Gözaltındaki bu artış, ülke genelinde göç politikalarının ve uygulamalarının sıkılaştırılmasının bir yansıması olarak değerlendiriliyor. ICE, gözaltında tutulan kişilerin sayısının artmasının nedenlerini, göçmen kaçakçılığına karşı alınan önlemler ve sınır güvenliğinin artırılmasıyla ilişkilendiriyor. Yetkililer, bu durumun göçmenlerin ABD'ye girişlerini zorlaştırdığına dikkat çekiyor.

Uzmanlar, gözaltındaki kişi sayısının bu kadar yüksek olmasının, hem insani hem de hukuki sorunları beraberinde getirdiğini ifade ediyor. Gözaltında tutulan kişilerin çoğu, çeşitli nedenlerle hukuki süreçlerin uzamasından dolayı uzun süre gözaltında kalabiliyor. Bu durum, hem bireylerin yaşam koşullarını olumsuz etkiliyor hem de göçmenlik sisteminin işleyişinde aksaklıklara yol açıyor.

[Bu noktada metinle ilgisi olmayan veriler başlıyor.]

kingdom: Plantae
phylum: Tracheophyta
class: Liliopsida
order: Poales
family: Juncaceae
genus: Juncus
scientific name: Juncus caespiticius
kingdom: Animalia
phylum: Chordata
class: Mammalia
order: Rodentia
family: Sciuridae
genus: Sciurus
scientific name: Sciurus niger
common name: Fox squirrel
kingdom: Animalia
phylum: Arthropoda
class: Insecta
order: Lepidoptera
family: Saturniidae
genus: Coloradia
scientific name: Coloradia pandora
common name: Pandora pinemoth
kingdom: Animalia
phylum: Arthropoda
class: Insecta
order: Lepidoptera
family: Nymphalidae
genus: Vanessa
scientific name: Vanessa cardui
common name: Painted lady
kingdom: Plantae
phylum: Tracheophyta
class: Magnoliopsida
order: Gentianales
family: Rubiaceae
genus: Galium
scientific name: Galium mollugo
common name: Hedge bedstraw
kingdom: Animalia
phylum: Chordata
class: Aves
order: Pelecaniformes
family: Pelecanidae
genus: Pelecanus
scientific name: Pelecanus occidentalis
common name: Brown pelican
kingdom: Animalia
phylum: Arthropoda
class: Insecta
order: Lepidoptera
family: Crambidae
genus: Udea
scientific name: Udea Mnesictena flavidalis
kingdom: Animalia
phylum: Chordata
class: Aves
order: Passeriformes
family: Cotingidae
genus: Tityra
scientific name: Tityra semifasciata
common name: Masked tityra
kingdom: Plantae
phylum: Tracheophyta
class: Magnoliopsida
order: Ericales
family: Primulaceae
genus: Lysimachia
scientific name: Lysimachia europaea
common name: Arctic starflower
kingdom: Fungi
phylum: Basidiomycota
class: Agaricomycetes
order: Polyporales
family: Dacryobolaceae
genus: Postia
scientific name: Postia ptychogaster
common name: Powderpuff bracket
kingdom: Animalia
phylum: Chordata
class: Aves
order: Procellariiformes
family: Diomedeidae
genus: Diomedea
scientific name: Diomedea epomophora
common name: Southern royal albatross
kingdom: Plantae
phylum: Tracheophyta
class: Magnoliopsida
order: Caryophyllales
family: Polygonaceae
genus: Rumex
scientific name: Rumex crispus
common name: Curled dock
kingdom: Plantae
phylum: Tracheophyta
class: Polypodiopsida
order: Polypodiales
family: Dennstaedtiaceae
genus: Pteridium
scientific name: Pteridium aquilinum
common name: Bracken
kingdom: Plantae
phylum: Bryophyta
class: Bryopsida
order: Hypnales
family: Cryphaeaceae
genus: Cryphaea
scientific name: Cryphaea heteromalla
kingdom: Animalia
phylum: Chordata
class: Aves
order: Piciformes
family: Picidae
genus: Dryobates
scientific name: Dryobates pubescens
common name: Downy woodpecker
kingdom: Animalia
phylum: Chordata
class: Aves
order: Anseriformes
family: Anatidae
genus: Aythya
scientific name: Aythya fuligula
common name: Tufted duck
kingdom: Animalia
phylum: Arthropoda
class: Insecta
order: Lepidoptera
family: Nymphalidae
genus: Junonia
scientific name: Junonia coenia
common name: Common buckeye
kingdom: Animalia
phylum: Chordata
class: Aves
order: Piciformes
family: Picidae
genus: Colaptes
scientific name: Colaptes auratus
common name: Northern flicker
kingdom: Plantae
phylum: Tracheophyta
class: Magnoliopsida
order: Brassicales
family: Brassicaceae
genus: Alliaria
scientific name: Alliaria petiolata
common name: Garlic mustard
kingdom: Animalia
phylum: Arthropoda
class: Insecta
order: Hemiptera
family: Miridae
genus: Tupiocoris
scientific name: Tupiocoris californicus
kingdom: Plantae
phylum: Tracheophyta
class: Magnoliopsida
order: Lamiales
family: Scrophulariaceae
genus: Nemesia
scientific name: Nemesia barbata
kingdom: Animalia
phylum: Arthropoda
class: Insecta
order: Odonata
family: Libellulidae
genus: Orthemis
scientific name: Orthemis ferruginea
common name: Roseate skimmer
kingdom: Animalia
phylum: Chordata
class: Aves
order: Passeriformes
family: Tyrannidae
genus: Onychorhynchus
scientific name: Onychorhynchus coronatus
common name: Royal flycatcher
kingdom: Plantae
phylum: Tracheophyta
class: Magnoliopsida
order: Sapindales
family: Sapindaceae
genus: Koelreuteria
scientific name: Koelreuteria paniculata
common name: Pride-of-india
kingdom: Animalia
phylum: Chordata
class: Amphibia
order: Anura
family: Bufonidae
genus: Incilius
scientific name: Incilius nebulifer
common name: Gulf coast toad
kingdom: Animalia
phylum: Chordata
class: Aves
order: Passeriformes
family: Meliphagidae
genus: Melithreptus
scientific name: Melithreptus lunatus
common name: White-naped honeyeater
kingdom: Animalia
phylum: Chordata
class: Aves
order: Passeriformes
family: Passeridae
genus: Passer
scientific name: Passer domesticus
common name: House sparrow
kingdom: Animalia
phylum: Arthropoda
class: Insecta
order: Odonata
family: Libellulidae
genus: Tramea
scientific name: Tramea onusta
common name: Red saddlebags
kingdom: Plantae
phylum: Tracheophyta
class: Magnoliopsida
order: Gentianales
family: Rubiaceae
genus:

Gözaltındaki insan sayısındaki artış, insan hakları savunucuları tarafından da eleştiriliyor. Bu gruplar, gözaltında tutulan kişilerin haklarının ihlal edildiğini ve birçok kişinin adil bir yargılama sürecinden mahrum kaldığını savunuyor. Ayrıca, gözaltında kalma sürelerinin uzaması, ailelerin parçalanmasına ve bireylerin ruhsal sağlıklarının bozulmasına neden olabiliyor.

Gözaltı merkezlerinde yaşanan koşulların iyileştirilmesi ve gözaltında tutulan kişilerin haklarının korunması gerektiği yönünde çağrılar artarken, yetkililer bu konuda çeşitli önlemler almayı planladıklarını belirtiyor. Ancak, bu önlemlerin ne ölçüde etkili olacağı ve gözaltındaki kişi sayısının düşüp düşmeyeceği ise belirsizliğini koruyor.

Sonuç olarak, ABD'de gözaltındaki kişi sayısının tarihi bir zirveye ulaşması, ülkedeki göçmenlik politikalarının yeniden gözden geçirilmesi gerektiğini ortaya koyuyor. Hem insan hakları açısından hem de göçmenlik sisteminin işleyişi açısından önemli bir sorun haline gelen bu durum, önümüzdeki dönemde daha fazla tartışma ve inceleme gerektireceğe benziyor.